→ Activity: Each record should be returned exactly as it is written.

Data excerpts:
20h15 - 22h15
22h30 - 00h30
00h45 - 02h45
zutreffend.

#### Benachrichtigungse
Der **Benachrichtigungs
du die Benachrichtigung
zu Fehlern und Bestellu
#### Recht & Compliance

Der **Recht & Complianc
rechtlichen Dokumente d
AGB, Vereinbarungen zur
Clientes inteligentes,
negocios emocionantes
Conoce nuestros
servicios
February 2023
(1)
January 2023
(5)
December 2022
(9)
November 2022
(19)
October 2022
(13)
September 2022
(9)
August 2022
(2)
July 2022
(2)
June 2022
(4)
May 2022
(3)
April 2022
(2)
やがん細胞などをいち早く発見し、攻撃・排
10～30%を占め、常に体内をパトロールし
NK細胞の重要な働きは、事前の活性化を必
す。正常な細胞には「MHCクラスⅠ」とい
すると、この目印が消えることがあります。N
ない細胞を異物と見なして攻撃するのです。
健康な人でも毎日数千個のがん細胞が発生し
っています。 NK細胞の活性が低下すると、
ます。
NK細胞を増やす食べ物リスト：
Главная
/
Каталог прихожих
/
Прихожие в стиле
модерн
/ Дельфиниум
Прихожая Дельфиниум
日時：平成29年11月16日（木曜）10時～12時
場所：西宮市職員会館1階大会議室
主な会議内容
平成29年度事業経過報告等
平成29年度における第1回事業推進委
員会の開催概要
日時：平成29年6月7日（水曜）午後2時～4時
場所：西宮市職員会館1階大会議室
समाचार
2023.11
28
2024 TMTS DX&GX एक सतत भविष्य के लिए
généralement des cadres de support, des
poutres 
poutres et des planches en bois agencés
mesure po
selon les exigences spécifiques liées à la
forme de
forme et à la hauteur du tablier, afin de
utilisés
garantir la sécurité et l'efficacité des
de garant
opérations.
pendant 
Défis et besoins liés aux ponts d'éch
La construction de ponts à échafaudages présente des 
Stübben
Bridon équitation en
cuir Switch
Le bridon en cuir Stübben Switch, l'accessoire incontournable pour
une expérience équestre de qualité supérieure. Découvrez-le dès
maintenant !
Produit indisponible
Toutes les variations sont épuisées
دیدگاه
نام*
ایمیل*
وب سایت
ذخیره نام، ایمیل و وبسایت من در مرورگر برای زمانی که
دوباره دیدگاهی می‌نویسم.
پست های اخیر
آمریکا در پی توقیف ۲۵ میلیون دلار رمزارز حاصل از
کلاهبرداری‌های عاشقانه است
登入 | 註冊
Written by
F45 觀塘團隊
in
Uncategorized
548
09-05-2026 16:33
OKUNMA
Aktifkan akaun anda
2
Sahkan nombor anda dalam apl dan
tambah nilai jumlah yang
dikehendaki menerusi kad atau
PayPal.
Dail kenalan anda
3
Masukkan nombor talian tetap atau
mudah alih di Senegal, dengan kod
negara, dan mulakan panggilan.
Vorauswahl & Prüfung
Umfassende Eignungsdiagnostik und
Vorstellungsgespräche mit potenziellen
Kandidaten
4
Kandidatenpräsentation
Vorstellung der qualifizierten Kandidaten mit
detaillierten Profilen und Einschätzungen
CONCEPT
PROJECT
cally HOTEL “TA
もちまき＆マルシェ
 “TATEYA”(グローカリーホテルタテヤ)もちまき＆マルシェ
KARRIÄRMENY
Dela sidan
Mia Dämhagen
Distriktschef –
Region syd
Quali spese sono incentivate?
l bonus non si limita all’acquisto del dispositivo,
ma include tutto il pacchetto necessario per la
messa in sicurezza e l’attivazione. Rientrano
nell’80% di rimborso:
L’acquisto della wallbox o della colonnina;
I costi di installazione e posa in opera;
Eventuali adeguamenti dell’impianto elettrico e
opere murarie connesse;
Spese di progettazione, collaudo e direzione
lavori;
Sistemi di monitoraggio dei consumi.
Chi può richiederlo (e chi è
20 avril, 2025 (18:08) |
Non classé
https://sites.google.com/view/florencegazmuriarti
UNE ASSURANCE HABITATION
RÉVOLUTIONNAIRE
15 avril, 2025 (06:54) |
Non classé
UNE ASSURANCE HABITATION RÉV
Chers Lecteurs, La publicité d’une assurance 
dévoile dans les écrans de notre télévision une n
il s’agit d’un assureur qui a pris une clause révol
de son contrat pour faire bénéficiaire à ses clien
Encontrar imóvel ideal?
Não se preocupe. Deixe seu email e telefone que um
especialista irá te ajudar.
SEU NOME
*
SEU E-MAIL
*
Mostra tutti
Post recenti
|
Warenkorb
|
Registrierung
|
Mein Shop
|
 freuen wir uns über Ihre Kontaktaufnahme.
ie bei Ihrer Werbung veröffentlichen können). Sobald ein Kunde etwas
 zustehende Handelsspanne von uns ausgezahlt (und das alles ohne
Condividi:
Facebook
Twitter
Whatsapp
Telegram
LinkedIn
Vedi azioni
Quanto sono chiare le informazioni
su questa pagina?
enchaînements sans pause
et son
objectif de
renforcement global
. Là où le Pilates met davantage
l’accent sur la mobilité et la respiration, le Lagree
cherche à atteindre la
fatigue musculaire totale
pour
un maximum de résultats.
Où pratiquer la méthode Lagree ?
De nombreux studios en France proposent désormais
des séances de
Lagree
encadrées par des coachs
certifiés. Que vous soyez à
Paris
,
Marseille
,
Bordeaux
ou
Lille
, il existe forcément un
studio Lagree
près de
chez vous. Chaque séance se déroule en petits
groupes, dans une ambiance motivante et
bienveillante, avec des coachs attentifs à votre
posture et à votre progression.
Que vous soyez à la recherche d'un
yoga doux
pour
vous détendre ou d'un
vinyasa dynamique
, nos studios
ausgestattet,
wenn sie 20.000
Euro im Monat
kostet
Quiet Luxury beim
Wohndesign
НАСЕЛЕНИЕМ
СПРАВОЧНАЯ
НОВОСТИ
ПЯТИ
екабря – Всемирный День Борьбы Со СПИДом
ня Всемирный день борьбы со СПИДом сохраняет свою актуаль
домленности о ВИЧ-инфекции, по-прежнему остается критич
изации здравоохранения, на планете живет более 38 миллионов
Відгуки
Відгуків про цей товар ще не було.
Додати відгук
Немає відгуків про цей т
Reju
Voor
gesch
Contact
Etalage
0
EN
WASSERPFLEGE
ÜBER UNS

→ Finished exercise:
20h15 - 22h15
22h30 - 00h30
00h45 - 02h45
zutreffend.

#### Benachrichtigungse
Der **Benachrichtigungs
du die Benachrichtigung
zu Fehlern und Bestellu
#### Recht & Compliance

Der **Recht & Complianc
rechtlichen Dokumente d
AGB, Vereinbarungen zur
Clientes inteligentes,
negocios emocionantes
Conoce nuestros
servicios
February 2023
(1)
January 2023
(5)
December 2022
(9)
November 2022
(19)
October 2022
(13)
September 2022
(9)
August 2022
(2)
July 2022
(2)
June 2022
(4)
May 2022
(3)
April 2022
(2)
やがん細胞などをいち早く発見し、攻撃・排
10～30%を占め、常に体内をパトロールし
NK細胞の重要な働きは、事前の活性化を必
す。正常な細胞には「MHCクラスⅠ」とい
すると、この目印が消えることがあります。N
ない細胞を異物と見なして攻撃するのです。
健康な人でも毎日数千個のがん細胞が発生し
っています。 NK細胞の活性が低下すると、
ます。
NK細胞を増やす食べ物リスト：
Главная
/
Каталог прихожих
/
Прихожие в стиле
модерн
/ Дельфиниум
Прихожая Дельфиниум
日時：平成29年11月16日（木曜）10時～12時
場所：西宮市職員会館1階大会議室
主な会議内容
平成29年度事業経過報告等
平成29年度における第1回事業推進委
員会の開催概要
日時：平成29年6月7日（水曜）午後2時～4時
場所：西宮市職員会館1階大会議室
समाचार
2023.11
28
2024 TMTS DX&GX एक सतत भविष्य के लिए
généralement des cadres de support, des
poutres 
poutres et des planches en bois agencés
mesure po
selon les exigences spécifiques liées à la
forme de
forme et à la hauteur du tablier, afin de
utilisés
garantir la sécurité et l'efficacité des
de garant
opérations.
pendant 
Défis et besoins liés aux ponts d'éch
La construction de ponts à échafaudages présente des 
Stübben
Bridon équitation en
cuir Switch
Le bridon en cuir Stübben Switch, l'accessoire incontournable pour
une expérience équestre de qualité supérieure. Découvrez-le dès
maintenant !
Produit indisponible
Toutes les variations sont épuisées
دیدگاه
نام*
ایمیل*
وب سایت
ذخیره نام، ایمیل و وبسایت من در مرورگر برای زمانی که
دوباره دیدگاهی می‌نویسم.
پست های اخیر
آمریکا در پی توقیف ۲۵ میلیون دلار رمزارز حاصل از
کلاهبرداری‌های عاشقانه است
登入 | 註冊
Written by
F45 觀塘團隊
in
Uncategorized
548
09-05-2026 16:33
OKUNMA
Aktifkan akaun anda
2
Sahkan nombor anda dalam apl dan
tambah nilai jumlah yang
dikehendaki menerusi kad atau
PayPal.
Dail kenalan anda
3
Masukkan nombor talian tetap atau
mudah alih di Senegal, dengan kod
negara, dan mulakan panggilan.
Vorauswahl & Prüfung
Umfassende Eignungsdiagnostik und
Vorstellungsgespräche mit potenziellen
Kandidaten
4
Kandidatenpräsentation
Vorstellung der qualifizierten Kandidaten mit
detaillierten Profilen und Einschätzungen
CONCEPT
PROJECT
cally HOTEL “TA
もちまき＆マルシェ
 “TATEYA”(グローカリーホテルタテヤ)もちまき＆マルシェ
KARRIÄRMENY
Dela sidan
Mia Dämhagen
Distriktschef –
Region syd
Quali spese sono incentivate?
l bonus non si limita all’acquisto del dispositivo,
ma include tutto il pacchetto necessario per la
messa in sicurezza e l’attivazione. Rientrano
nell’80% di rimborso:
L’acquisto della wallbox o della colonnina;
I costi di installazione e posa in opera;
Eventuali adeguamenti dell’impianto elettrico e
opere murarie connesse;
Spese di progettazione, collaudo e direzione
lavori;
Sistemi di monitoraggio dei consumi.
Chi può richiederlo (e chi è
20 avril, 2025 (18:08) |
Non classé
https://sites.google.com/view/florencegazmuriarti
UNE ASSURANCE HABITATION
RÉVOLUTIONNAIRE
15 avril, 2025 (06:54) |
Non classé
UNE ASSURANCE HABITATION RÉV
Chers Lecteurs, La publicité d’une assurance 
dévoile dans les écrans de notre télévision une n
il s’agit d’un assureur qui a pris une clause révol
de son contrat pour faire bénéficiaire à ses clien
Encontrar imóvel ideal?
Não se preocupe. Deixe seu email e telefone que um
especialista irá te ajudar.
SEU NOME
*
SEU E-MAIL
*
Mostra tutti
Post recenti
|
Warenkorb
|
Registrierung
|
Mein Shop
|
 freuen wir uns über Ihre Kontaktaufnahme.
ie bei Ihrer Werbung veröffentlichen können). Sobald ein Kunde etwas
 zustehende Handelsspanne von uns ausgezahlt (und das alles ohne
Condividi:
Facebook
Twitter
Whatsapp
Telegram
LinkedIn
Vedi azioni
Quanto sono chiare le informazioni
su questa pagina?
enchaînements sans pause
et son
objectif de
renforcement global
. Là où le Pilates met davantage
l’accent sur la mobilité et la respiration, le Lagree
cherche à atteindre la
fatigue musculaire totale
pour
un maximum de résultats.
Où pratiquer la méthode Lagree ?
De nombreux studios en France proposent désormais
des séances de
Lagree
encadrées par des coachs
certifiés. Que vous soyez à
Paris
,
Marseille
,
Bordeaux
ou
Lille
, il existe forcément un
studio Lagree
près de
chez vous. Chaque séance se déroule en petits
groupes, dans une ambiance motivante et
bienveillante, avec des coachs attentifs à votre
posture et à votre progression.
Que vous soyez à la recherche d'un
yoga doux
pour
vous détendre ou d'un
vinyasa dynamique
, nos studios
ausgestattet,
wenn sie 20.000
Euro im Monat
kostet
Quiet Luxury beim
Wohndesign
НАСЕЛЕНИЕМ
СПРАВОЧНАЯ
НОВОСТИ
ПЯТИ
екабря – Всемирный День Борьбы Со СПИДом
ня Всемирный день борьбы со СПИДом сохраняет свою актуаль
домленности о ВИЧ-инфекции, по-прежнему остается критич
изации здравоохранения, на планете живет более 38 миллионов
Відгуки
Відгуків про цей товар ще не було.
Додати відгук
Немає відгуків про цей т
Reju
Voor
gesch
Contact
Etalage
0
EN
WASSERPFLEGE
ÜBER UNS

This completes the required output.